Challenge: Copy out, word for word, the part of the data below that opens with the line containing "genus: Arripis" and closes with the last line of the data. Include both of those lines and nothing else.

Extracted records:

>> START

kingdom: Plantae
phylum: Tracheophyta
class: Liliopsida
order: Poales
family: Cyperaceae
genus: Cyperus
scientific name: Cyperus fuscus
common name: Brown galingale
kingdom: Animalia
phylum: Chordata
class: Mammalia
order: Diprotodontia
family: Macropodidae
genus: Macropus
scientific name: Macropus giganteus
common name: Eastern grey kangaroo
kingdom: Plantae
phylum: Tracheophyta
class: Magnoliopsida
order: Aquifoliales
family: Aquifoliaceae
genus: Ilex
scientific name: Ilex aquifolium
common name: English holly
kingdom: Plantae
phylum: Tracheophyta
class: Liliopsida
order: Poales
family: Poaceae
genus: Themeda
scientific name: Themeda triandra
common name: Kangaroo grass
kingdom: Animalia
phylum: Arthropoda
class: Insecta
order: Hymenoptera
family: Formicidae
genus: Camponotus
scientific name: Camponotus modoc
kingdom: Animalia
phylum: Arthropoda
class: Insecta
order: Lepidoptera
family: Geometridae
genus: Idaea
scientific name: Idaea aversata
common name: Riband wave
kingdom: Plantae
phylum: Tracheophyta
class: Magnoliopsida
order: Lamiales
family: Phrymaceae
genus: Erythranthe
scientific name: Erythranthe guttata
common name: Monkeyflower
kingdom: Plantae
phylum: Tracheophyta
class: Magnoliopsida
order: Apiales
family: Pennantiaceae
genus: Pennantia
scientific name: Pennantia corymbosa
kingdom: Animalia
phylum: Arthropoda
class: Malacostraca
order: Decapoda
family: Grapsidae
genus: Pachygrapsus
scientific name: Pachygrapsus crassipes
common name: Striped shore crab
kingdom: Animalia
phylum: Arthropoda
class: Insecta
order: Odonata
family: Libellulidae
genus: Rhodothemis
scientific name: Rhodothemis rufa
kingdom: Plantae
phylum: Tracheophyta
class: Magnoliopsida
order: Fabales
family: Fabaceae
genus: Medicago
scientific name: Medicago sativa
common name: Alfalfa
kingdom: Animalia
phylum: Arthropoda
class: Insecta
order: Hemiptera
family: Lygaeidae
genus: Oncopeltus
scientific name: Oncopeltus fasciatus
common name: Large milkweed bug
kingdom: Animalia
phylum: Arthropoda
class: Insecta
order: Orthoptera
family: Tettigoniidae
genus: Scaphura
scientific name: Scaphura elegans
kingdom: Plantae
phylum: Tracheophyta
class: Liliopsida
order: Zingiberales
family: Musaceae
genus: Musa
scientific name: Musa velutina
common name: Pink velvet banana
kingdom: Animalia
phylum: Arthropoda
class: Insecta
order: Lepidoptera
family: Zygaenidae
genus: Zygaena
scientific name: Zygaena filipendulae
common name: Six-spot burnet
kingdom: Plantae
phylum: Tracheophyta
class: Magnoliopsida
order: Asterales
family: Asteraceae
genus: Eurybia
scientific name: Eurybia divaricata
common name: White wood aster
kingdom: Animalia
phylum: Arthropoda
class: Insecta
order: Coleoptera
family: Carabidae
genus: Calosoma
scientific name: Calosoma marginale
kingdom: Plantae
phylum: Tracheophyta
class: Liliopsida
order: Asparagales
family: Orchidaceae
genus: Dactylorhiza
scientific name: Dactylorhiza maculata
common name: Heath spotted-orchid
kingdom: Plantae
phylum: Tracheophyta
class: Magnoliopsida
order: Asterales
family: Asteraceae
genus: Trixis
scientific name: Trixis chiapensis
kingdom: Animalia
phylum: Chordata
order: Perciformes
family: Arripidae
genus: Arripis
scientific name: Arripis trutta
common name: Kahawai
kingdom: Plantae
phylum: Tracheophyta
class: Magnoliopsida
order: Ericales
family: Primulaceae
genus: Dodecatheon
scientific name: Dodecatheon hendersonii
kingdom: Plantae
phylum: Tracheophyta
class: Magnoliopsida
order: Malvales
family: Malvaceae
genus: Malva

>> END

Complete response:
genus: Arripis
scientific name: Arripis trutta
common name: Kahawai
kingdom: Plantae
phylum: Tracheophyta
class: Magnoliopsida
order: Ericales
family: Primulaceae
genus: Dodecatheon
scientific name: Dodecatheon hendersonii
kingdom: Plantae
phylum: Tracheophyta
class: Magnoliopsida
order: Malvales
family: Malvaceae
genus: Malva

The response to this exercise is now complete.